Bloomberg has an excellent report on the fiscal situation of the areas hit hardest by the past month's wild fires in Colorado, and it's not very encouraging if you're someone who believes raising taxes is a fate worse than death.

The city where the Waldo Canyon fire destroyed 346 homes and forced more than 34,000 residents to evacuate turned off one-third of its streetlights two years ago, halted park maintenance and cut services to close a $28 million budget gap after sales-tax revenue plummeted and voters rejected a property-tax increase.

The municipality, at 416,000 the state’s second-largest, auctioned both its police helicopters and shrank public-safety ranks through attrition by about 8 percent; it has 50 fewer police and 39 fewer firefighters than five years ago. More than 180 National Guard troops have been mobilized to secure the city after the state’s most destructive fire. At least 32 evacuated homes were burglarized and dozens of evacuees’ cars were broken into, said Police Chief Pete Carey. [...]

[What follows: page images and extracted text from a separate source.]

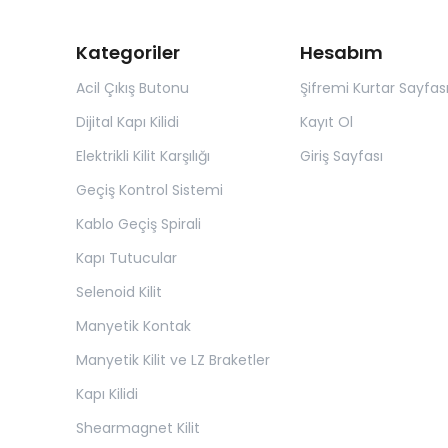
Kategoriler
Hesabım
Acil Çıkış Butonu
Şifremi Kurtar Sayfas
Dijital Kapı Kilidi
Kayıt Ol
Elektrikli Kilit Karşılığı
Giriş Sayfası
Geçiş Kontrol Sistemi
Kablo Geçiş Spirali
Kapı Tutucular
Selenoid Kilit
Manyetik Kontak
Manyetik Kilit ve LZ Braketler
Kapı Kilidi
Shearmagnet Kilit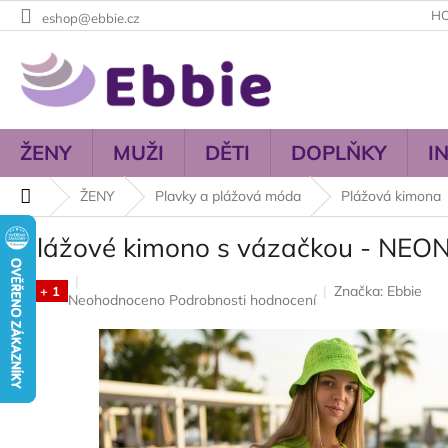
Přejít
H
eshop@ebbie.cz
na
obsah
ŽENY
MUŽI
DĚTI
DOPLŇKY
I
Domů
ŽENY
Plavky a plážová móda
Plážová kimona
Plážové kimono s vázačkou - NEO
Značka:
Ebbie
3 + 1
Průměrné
Neohodnoceno
Podrobnosti hodnocení
hodnocení
produktu
je
0,0
z
5
hvězdiček.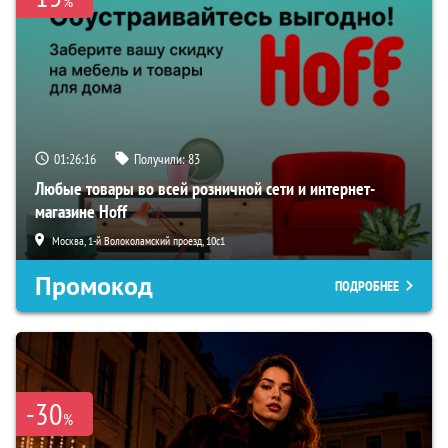
%
01:26:15
Получили:
83
Любые товары во всей розничной сети и интернет-
магазине Hoff
Москва, 1-й Волоколамский проезд, 10с1
Промокод
ПОДРОБНЕЕ
-30
%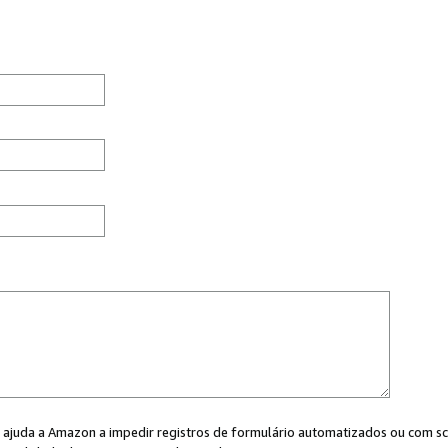
cê ajuda a Amazon a impedir registros de formulário automatizados ou com scr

Colorado Springs, which depends on sales tax for about half of its revenue, was hit harder than most. The city -- the birthplace 20 years ago of the Taxpayer Bill of Rights, which later passed statewide and has been pushed around the country to restrict government spending -- became a high-profile example of cost-cutting. The law restricts government spending to the previous year’s revenue, adjusted only for population growth and inflation. [...]

Six of the nine candidates in last year’s nonpartisan mayoral election, including the victor, Mayor Steve Bach, signed a pledge to oppose any tax increases.

It's worth pointing out that a significant portion of the homes burned to the ground by this wave of wild fires were not the homes of the poor. Many of them were hillside palaces which were undoubtedly home to those who voted against raising their own property taxes. Property taxes which may have saved their homes from the fire or their personal belongings from looters.

If it weren't for the collateral damage caused by their own shortsightedness, I would have no sympathy, but they weren't the only ones effected by the worst wild fires in the state's history, and on any other given day they are not the ones suffering from the city's lack of revenue.

The Bloomberg report also adds

“Forget the fire,” said the mayor, whose office has an easel with a chart depicting Colorado Springs’s financial status, after a briefing on the blaze June 30. “At our current cost curve, we’ll be insolvent in eight years.”

Bach said the financial situation “certainly has affected our ability to take care of other things like parks and keeping the streetlights on.”

Now let me ask you...

...do those look like the homes of people who can't afford to pay 3% more in taxes to keep the street lights on and firefighters ready for the big one?

Americans want all the benefits of civilized society but don't want to pay for any of it.